El aviso más serio de QPR llegó desde lejos. Harvey Vale se animó con un zurdazo desde fuera del área, un disparo potente, seco, pero que se marchó alto. No encontró portería, sí un mensaje: QPR estaba dispuesto a probar desde cualquier posición si el bloque de Millwall no se rompía por dentro.
Millwall contestó con su propia arma lejana. Femi Azeez, siempre dispuesto a encarar, enganchó un zurdazo desde la frontal tras un balón prolongado de Casper De Norre de cabeza. La jugada estaba bien hilada, pero el tiro se perdió por la izquierda. Detalle importante: Azeez no tardó en volver a aparecer, esta vez ganando una falta en la banda derecha, una zona desde la que Millwall suele colgar balones pesados al área.
Entre tanto, el partido se endureció. Nicolas Madsen aseguró una falta en campo propio para QPR, cortando una posible transición. Josh Coburn hizo lo mismo para Millwall, bajando un balón complicado y protegiéndolo hasta arrancar la infracción. Ninguno de los dos equipos regaló una salida limpia al rival.
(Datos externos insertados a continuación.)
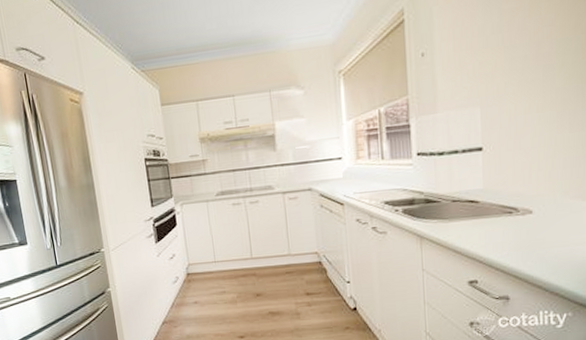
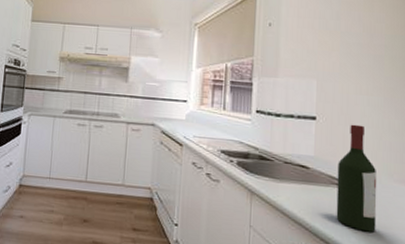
wine bottle: none [509,146,553,254] -> present [336,124,377,232]

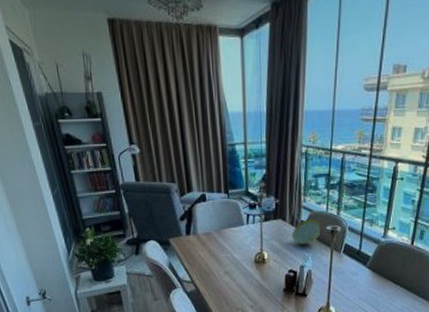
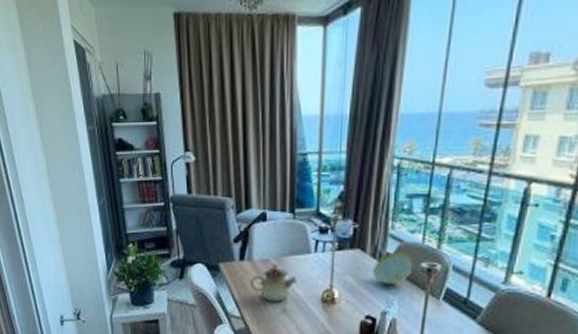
teapot: none [197,235,235,267] -> present [250,263,297,302]

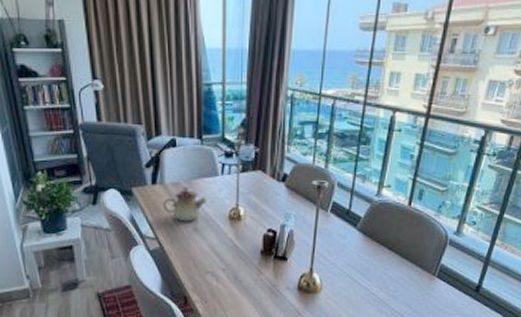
decorative bowl: present [372,252,413,285] -> none [272,172,306,201]

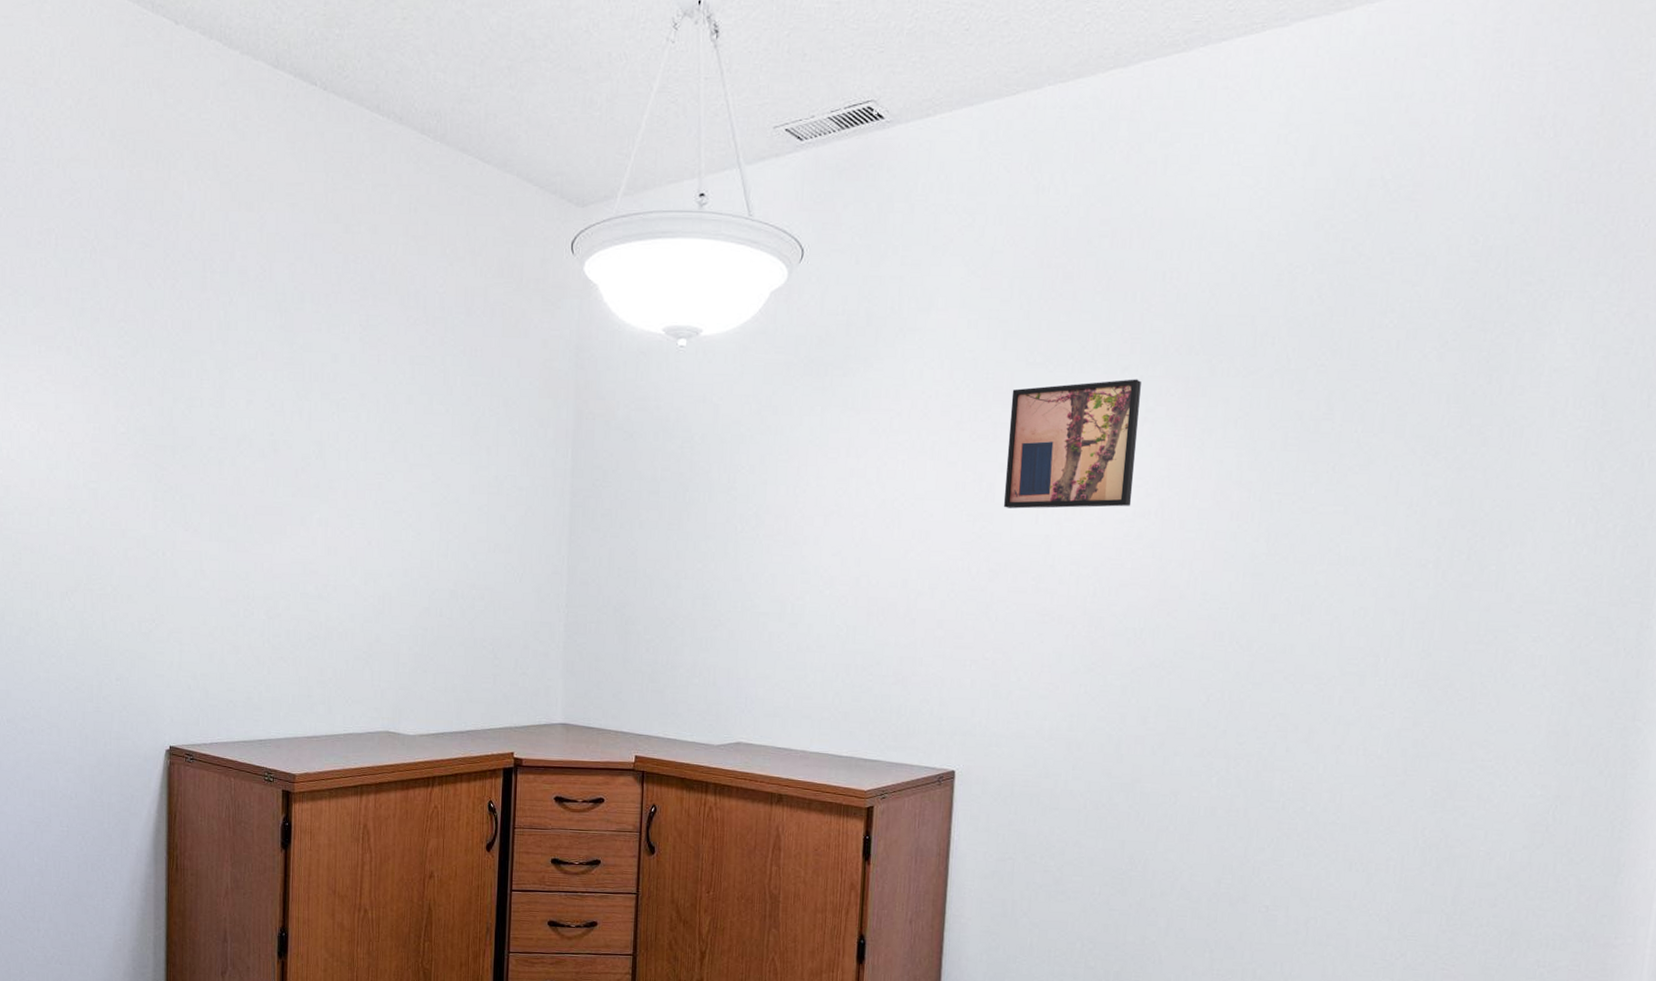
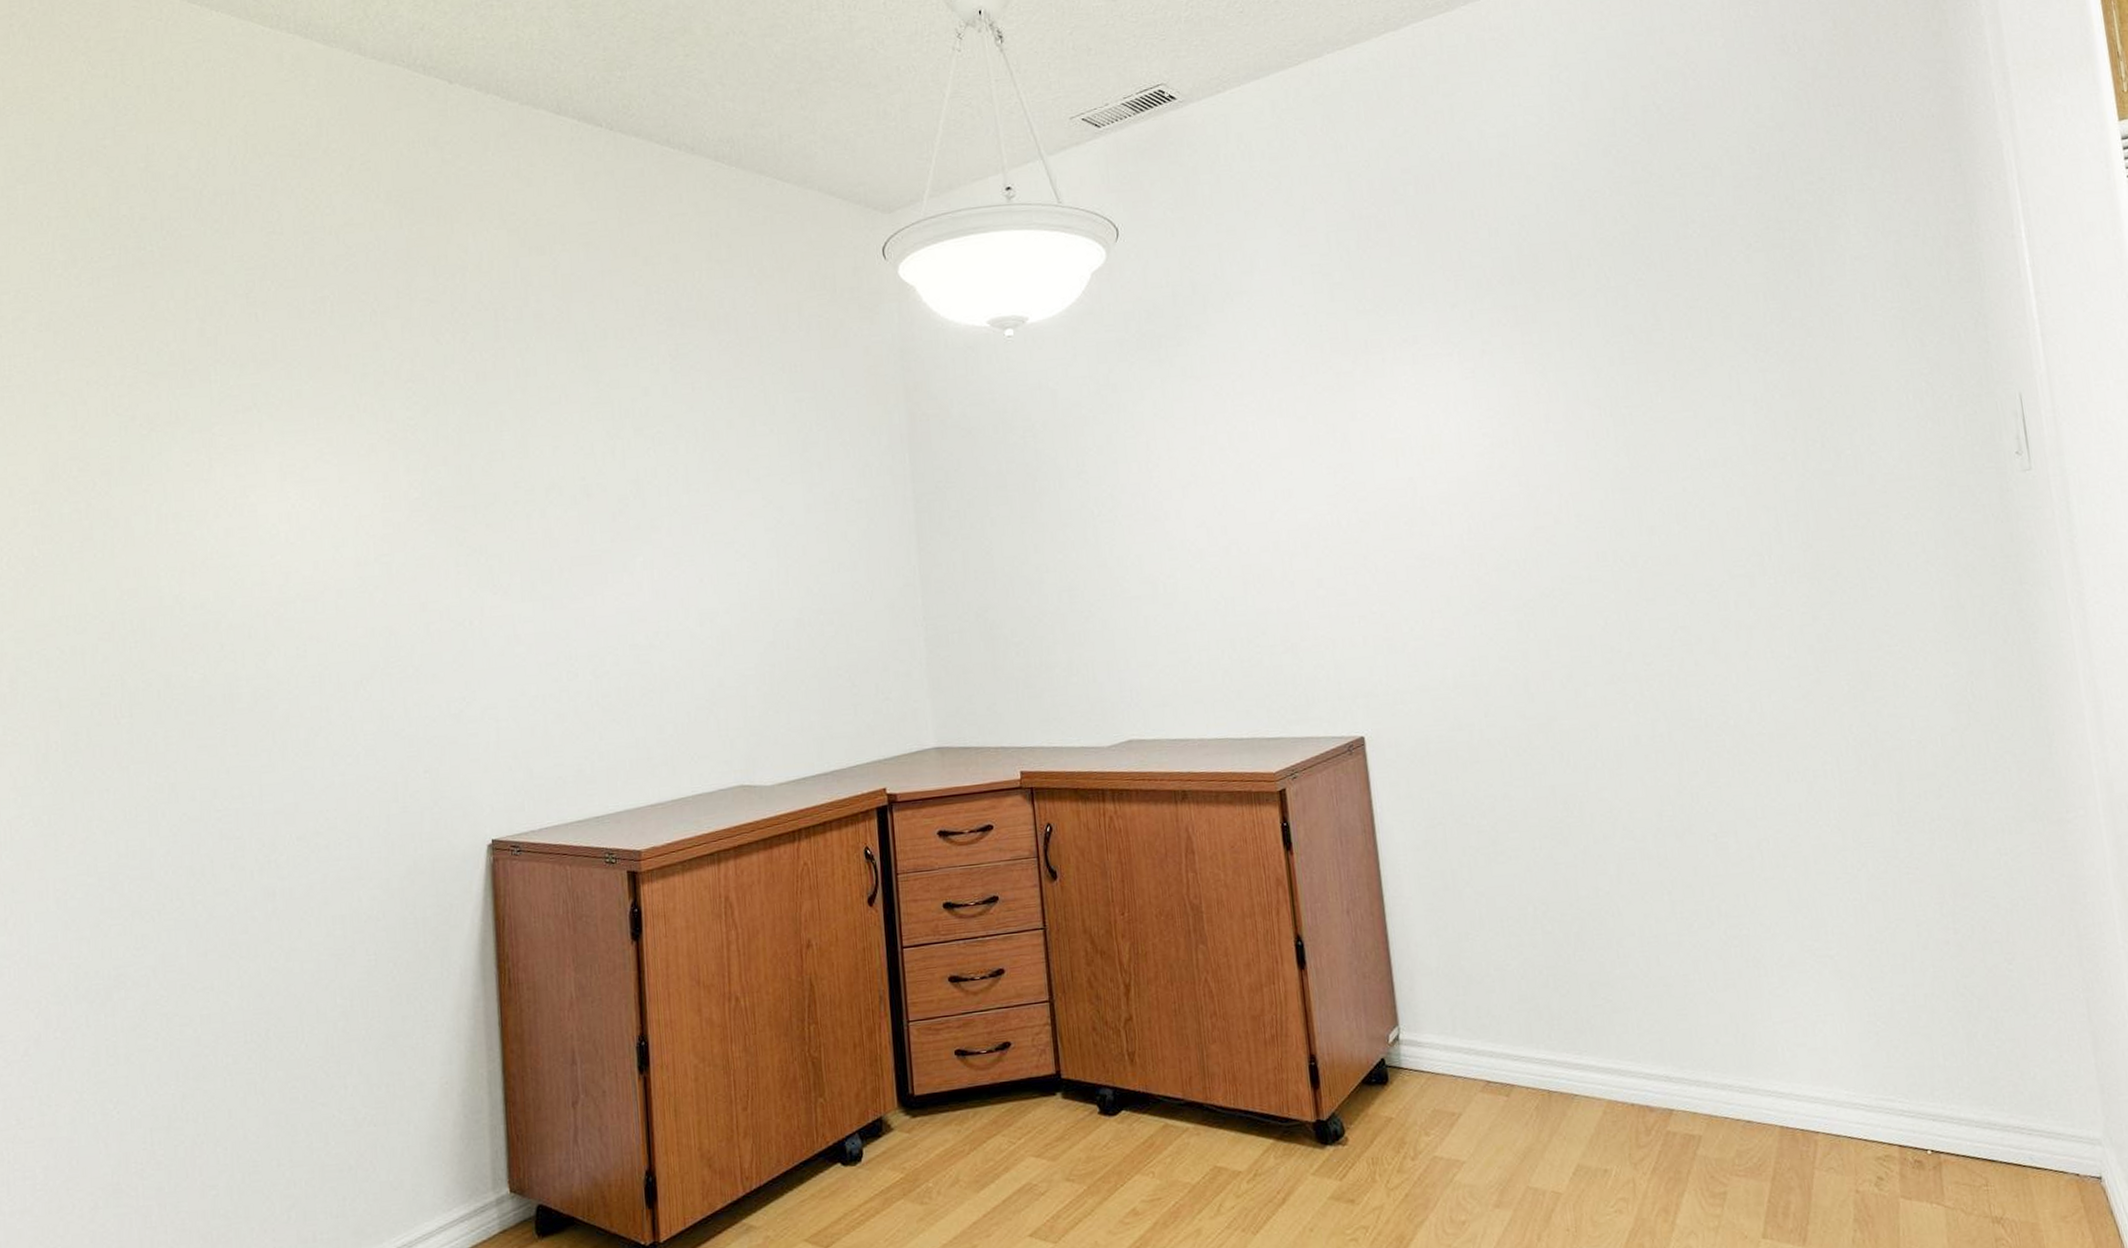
wall art: present [1003,379,1141,509] -> none [1348,313,1487,456]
En ese contexto, emergió la figura de Paul Smyth. Primero, inteligente para provocar una falta en campo propio y enfriar un intento de presión de Millwall. Después, más agresivo, arrancando por la izquierda y forzando otra infracción, esta vez en banda, abriendo la puerta a un centro lateral con mucho veneno.
No hubo goles en este tramo, pero sí un mensaje claro: el partido se juega al límite, con dos equipos que entienden que, en noches así, una simple falta en la zona adecuada puede valer tanto como un disparo entre los tres palos. La próxima pelota parada puede cambiarlo todo.